**What needs to be done**
Make an exact reproduction of all the data.

Data items:
· · ·

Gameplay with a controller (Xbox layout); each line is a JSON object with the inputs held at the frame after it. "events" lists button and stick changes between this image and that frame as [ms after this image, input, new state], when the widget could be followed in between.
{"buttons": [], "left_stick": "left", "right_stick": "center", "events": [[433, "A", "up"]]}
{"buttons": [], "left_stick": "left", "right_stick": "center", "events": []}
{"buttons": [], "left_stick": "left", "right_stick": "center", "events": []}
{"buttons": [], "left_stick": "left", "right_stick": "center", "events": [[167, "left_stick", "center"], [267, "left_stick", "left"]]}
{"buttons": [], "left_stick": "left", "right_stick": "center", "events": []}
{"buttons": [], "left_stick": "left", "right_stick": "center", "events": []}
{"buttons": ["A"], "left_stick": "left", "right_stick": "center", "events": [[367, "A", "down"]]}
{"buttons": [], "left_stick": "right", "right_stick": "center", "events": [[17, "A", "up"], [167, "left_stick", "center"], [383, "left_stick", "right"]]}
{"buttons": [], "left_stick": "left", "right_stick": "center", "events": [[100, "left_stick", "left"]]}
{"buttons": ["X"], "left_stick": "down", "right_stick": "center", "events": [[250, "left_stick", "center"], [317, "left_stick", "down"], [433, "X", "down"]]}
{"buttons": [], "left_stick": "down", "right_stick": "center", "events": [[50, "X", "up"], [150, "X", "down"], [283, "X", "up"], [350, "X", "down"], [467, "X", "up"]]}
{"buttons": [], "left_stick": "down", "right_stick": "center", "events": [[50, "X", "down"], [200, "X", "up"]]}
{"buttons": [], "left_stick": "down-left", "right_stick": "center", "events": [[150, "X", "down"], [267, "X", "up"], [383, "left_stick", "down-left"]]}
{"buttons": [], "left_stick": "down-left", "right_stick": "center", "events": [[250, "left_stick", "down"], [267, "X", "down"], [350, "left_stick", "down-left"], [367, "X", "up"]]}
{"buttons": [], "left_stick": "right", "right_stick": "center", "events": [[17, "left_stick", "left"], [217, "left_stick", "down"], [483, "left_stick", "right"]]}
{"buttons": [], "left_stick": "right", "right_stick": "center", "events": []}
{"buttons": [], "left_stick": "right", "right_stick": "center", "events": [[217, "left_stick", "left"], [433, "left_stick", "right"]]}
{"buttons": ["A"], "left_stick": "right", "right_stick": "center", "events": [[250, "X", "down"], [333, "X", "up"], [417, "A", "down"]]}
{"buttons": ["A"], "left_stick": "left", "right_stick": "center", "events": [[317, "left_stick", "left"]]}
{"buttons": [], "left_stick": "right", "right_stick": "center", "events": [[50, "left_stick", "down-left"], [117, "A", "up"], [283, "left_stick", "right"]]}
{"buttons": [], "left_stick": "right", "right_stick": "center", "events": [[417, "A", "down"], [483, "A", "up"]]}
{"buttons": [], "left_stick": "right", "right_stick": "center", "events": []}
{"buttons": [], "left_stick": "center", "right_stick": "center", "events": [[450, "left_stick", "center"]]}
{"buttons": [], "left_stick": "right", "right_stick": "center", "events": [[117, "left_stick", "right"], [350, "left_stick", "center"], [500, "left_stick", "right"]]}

· · ·

**Response area**
Gameplay with a controller (Xbox layout); each line is a JSON object with the inputs held at the frame after it. "events" lists button and stick changes between this image and that frame as [ms after this image, input, new state], when the widget could be followed in between.
{"buttons": [], "left_stick": "left", "right_stick": "center", "events": [[433, "A", "up"]]}
{"buttons": [], "left_stick": "left", "right_stick": "center", "events": []}
{"buttons": [], "left_stick": "left", "right_stick": "center", "events": []}
{"buttons": [], "left_stick": "left", "right_stick": "center", "events": [[167, "left_stick", "center"], [267, "left_stick", "left"]]}
{"buttons": [], "left_stick": "left", "right_stick": "center", "events": []}
{"buttons": [], "left_stick": "left", "right_stick": "center", "events": []}
{"buttons": ["A"], "left_stick": "left", "right_stick": "center", "events": [[367, "A", "down"]]}
{"buttons": [], "left_stick": "right", "right_stick": "center", "events": [[17, "A", "up"], [167, "left_stick", "center"], [383, "left_stick", "right"]]}
{"buttons": [], "left_stick": "left", "right_stick": "center", "events": [[100, "left_stick", "left"]]}
{"buttons": ["X"], "left_stick": "down", "right_stick": "center", "events": [[250, "left_stick", "center"], [317, "left_stick", "down"], [433, "X", "down"]]}
{"buttons": [], "left_stick": "down", "right_stick": "center", "events": [[50, "X", "up"], [150, "X", "down"], [283, "X", "up"], [350, "X", "down"], [467, "X", "up"]]}
{"buttons": [], "left_stick": "down", "right_stick": "center", "events": [[50, "X", "down"], [200, "X", "up"]]}
{"buttons": [], "left_stick": "down-left", "right_stick": "center", "events": [[150, "X", "down"], [267, "X", "up"], [383, "left_stick", "down-left"]]}
{"buttons": [], "left_stick": "down-left", "right_stick": "center", "events": [[250, "left_stick", "down"], [267, "X", "down"], [350, "left_stick", "down-left"], [367, "X", "up"]]}
{"buttons": [], "left_stick": "right", "right_stick": "center", "events": [[17, "left_stick", "left"], [217, "left_stick", "down"], [483, "left_stick", "right"]]}
{"buttons": [], "left_stick": "right", "right_stick": "center", "events": []}
{"buttons": [], "left_stick": "right", "right_stick": "center", "events": [[217, "left_stick", "left"], [433, "left_stick", "right"]]}
{"buttons": ["A"], "left_stick": "right", "right_stick": "center", "events": [[250, "X", "down"], [333, "X", "up"], [417, "A", "down"]]}
{"buttons": ["A"], "left_stick": "left", "right_stick": "center", "events": [[317, "left_stick", "left"]]}
{"buttons": [], "left_stick": "right", "right_stick": "center", "events": [[50, "left_stick", "down-left"], [117, "A", "up"], [283, "left_stick", "right"]]}
{"buttons": [], "left_stick": "right", "right_stick": "center", "events": [[417, "A", "down"], [483, "A", "up"]]}
{"buttons": [], "left_stick": "right", "right_stick": "center", "events": []}
{"buttons": [], "left_stick": "center", "right_stick": "center", "events": [[450, "left_stick", "center"]]}
{"buttons": [], "left_stick": "right", "right_stick": "center", "events": [[117, "left_stick", "right"], [350, "left_stick", "center"], [500, "left_stick", "right"]]}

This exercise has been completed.